_EXERCISE REQUIREMENTS_
From the records below, copy the lines that include "with".

_MATERIAL FOR THIS TASK_
-*-

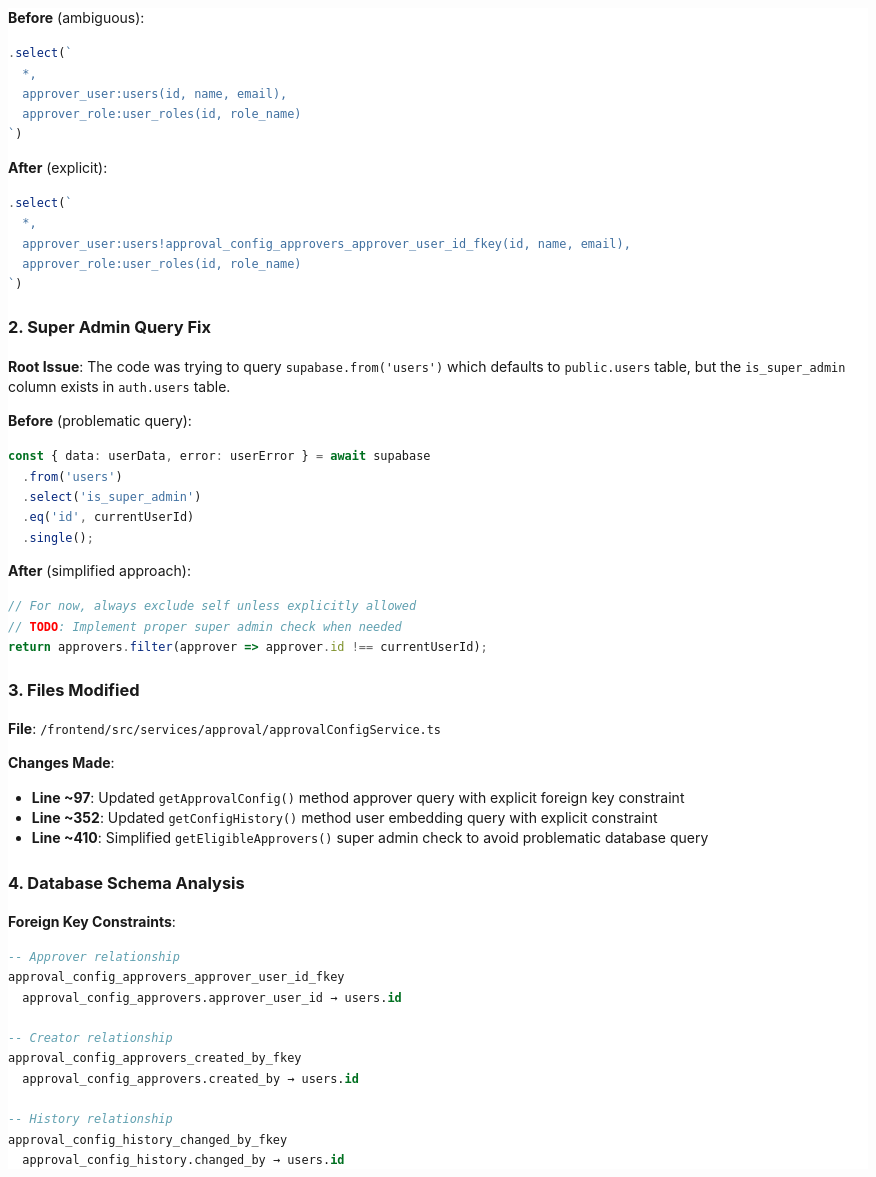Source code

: **Before** (ambiguous):
```typescript
.select(`
  *,
  approver_user:users(id, name, email),
  approver_role:user_roles(id, role_name)
`)
```

**After** (explicit):
```typescript
.select(`
  *,
  approver_user:users!approval_config_approvers_approver_user_id_fkey(id, name, email),
  approver_role:user_roles(id, role_name)
`)
```

### 2. Super Admin Query Fix

**Root Issue**: The code was trying to query `supabase.from('users')` which defaults to `public.users` table, but the `is_super_admin` column exists in `auth.users` table.

**Before** (problematic query):
```typescript
const { data: userData, error: userError } = await supabase
  .from('users')
  .select('is_super_admin')
  .eq('id', currentUserId)
  .single();
```

**After** (simplified approach):
```typescript
// For now, always exclude self unless explicitly allowed
// TODO: Implement proper super admin check when needed
return approvers.filter(approver => approver.id !== currentUserId);
```

### 3. Files Modified

**File**: `/frontend/src/services/approval/approvalConfigService.ts`

**Changes Made**:
- **Line ~97**: Updated `getApprovalConfig()` method approver query with explicit foreign key constraint
- **Line ~352**: Updated `getConfigHistory()` method user embedding query with explicit constraint
- **Line ~410**: Simplified `getEligibleApprovers()` super admin check to avoid problematic database query

### 4. Database Schema Analysis

**Foreign Key Constraints**:
```sql
-- Approver relationship
approval_config_approvers_approver_user_id_fkey
  approval_config_approvers.approver_user_id → users.id

-- Creator relationship  
approval_config_approvers_created_by_fkey
  approval_config_approvers.created_by → users.id

-- History relationship
approval_config_history_changed_by_fkey
  approval_config_history.changed_by → users.id
```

-*-

_SOLUTION FOR THIS PROBLEM_
- **Line ~97**: Updated `getApprovalConfig()` method approver query with explicit foreign key constraint
- **Line ~352**: Updated `getConfigHistory()` method user embedding query with explicit constraint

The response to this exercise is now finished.